As we started away, the spectators sent up a sudden murmur of speculation. Looking back, I saw Lasker taking the knight on d2 with his queen. He pressed his clock to start Rozental’s ticking. As one body, the spectators turned their gaze to the potted palm, from which Rozental duly emerged, eyes cast down, arms rigidly at his side, hands clenched. He took his seat and, after the briefest glance at the new position, moved his f-pawn one square forward.

(Als wir uns aufmachten, ließen die Zuschauer plötzlich ein spekulierendes Gemurmel hören. Zurückblickend sah ich, wie Lasker den Springer auf d2 mit seiner Dame schlug. Er drückte die Uhr, um die Rozentals losticken zu lassen. Wie ein Mann wandten die Zuschauer ihre Aufmerksamkeit der Topfpalme zu, hinter der Rozental erwartungsgemäß auftauchte, die Augen niedergeschlagen, die Arme eng angelegt, die Hände zu Fäusten geballt. Er setzte sich und zog, nach einem ganz kurzen Blick auf die neue Stellung, seinen f-Bauern ein Feld nach vorn. [Eigene Übersetzung.])

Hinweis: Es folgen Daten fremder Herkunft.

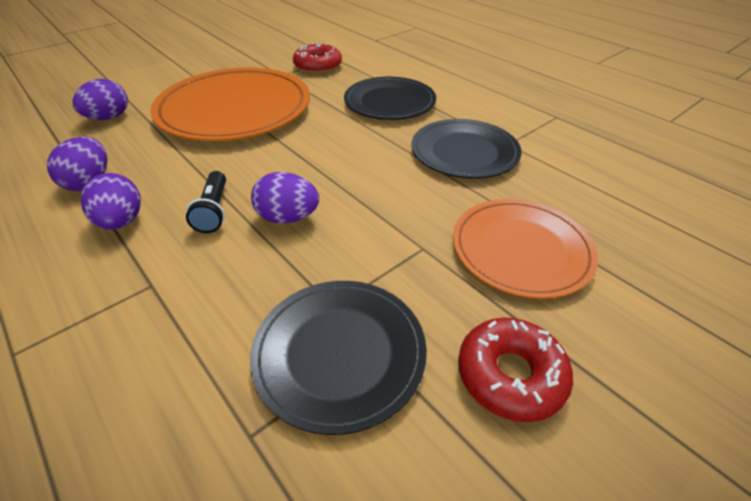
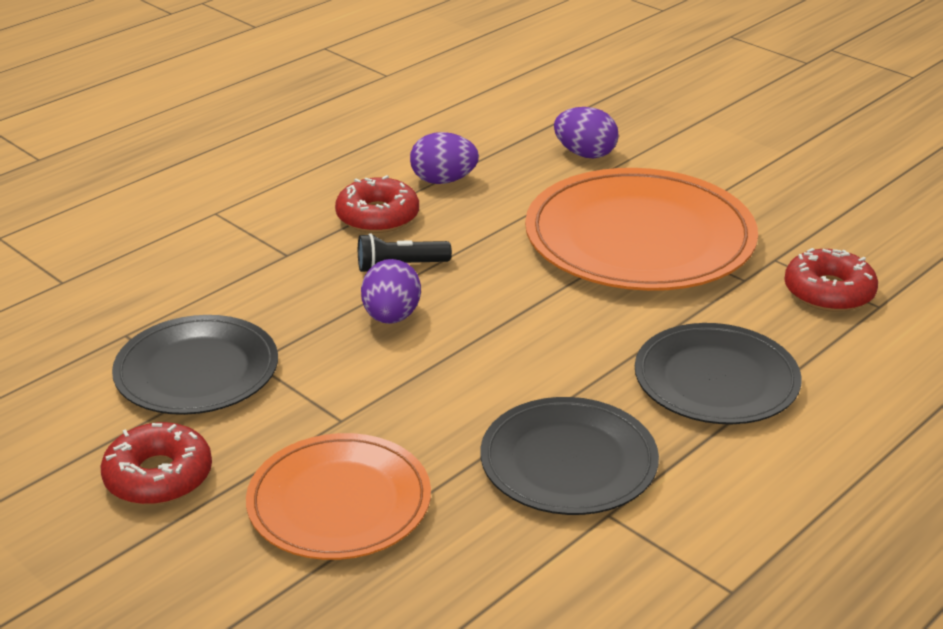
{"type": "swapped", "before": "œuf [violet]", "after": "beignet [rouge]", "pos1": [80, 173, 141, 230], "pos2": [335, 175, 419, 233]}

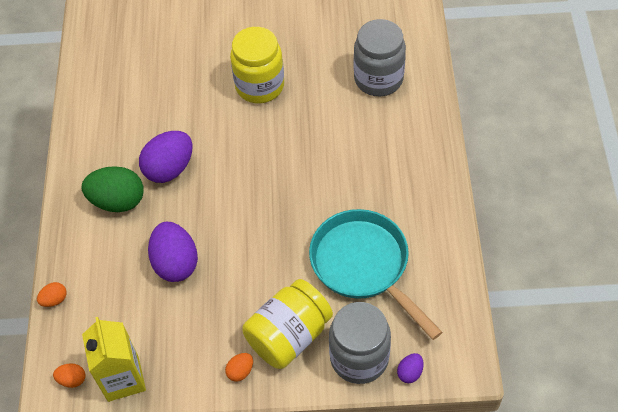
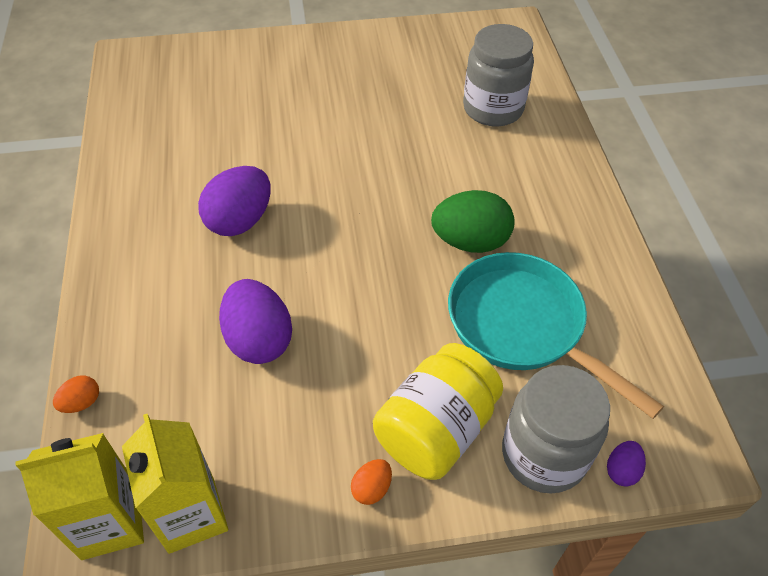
{"type": "gone", "before": "bocal [jaune]", "pos1": [230, 27, 284, 103]}
{"type": "shifted", "before": "œuf [vert]", "pos1": [82, 166, 144, 212], "pos2": [431, 190, 515, 253]}
{"type": "swapped", "before": "œuf [orange]", "after": "brique de lait [jaune]", "pos1": [53, 363, 85, 388], "pos2": [16, 433, 144, 560]}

lasker-rubinstein-02 Selbst der nicht besonders im Schachspiel bewanderte Leser könnte sich hier wenigstens einen Augenblick lang darüber wundern, warum Lasker schon wieder am Zug und Rozental hinter der Palme ist und von welchem Springer oder welcher Dame hier wohl die Rede ist, da in der abgebildeten Position offensichtlich keine der beiden Figuren vorhanden ist. Und er wunderte sich zu Recht: Denn diese Beschreibung bezieht sich offensichtlich auf eine ganz andere Stellung derselben Partie: Mit seinem 11. Zug hatte Rubinstein Laskers Springer auf d2 geschlagen (Diagramm) und der zitierte Absatz beschreibt nun die nächsten beiden Züge: 12.Dxd2 f6. Es scheint so zu sein, dass Bennett in einer älteren Fassung des Buchs ein viel früheres Stadium der Partie Lasker vs. Rubinstein verarbeiten wollte, sich aber angesichts des Einfalles, das Buch »Zugzwang« zu nennen, dann für die Stellung nach 60.b3 entschieden hat. Nur hat er leider vergessen, den zitierten Absatz aus dem Manuskript zu löschen oder umzuschreiben.

Nun frage ich mich natürlich, wie viele Leute – vom Autor und dem Lektorat einmal abgesehen – das Buch vor und seit dem Erscheinen tatsächlich gelesen haben und ob kein einziger seither in der Lage war, diesen Fehler zu bemerken und Verlag oder Autor anzuzeigen. Und was hat der Verlag in der Zeit gemacht: Das Geld gezählt? Muss ein solcher schriftstellerischer Patzer tatsächlich bis in die Taschenbuch-Ausgabe durchgeschleift werden? Vielleicht kann uns einer der Besitzer der deutschen Ausgabe mitteilen, ob sie diesen Unfug ebenfalls reproduziert; die Stelle ist aufgrund des Diagramms ja rasch zu finden. Wundern würde es mich nicht. [Vgl. den Kommentar unten.]

Leider nur ein oberflächlicher Roman mehr, der wie viele seiner Vorläufer das Schach rein dekorativ verwendet. Als Thriller und Lesefutter wahrscheinlich ganz tauglich, aber eben auch nicht mehr als Standardware.

Ronan Bennett: Zugzwang. London: Bloomsbury Paperbacks, 2008. Broschur mit geprägtem Deckel, 280 Seiten. Ca. 9,– €.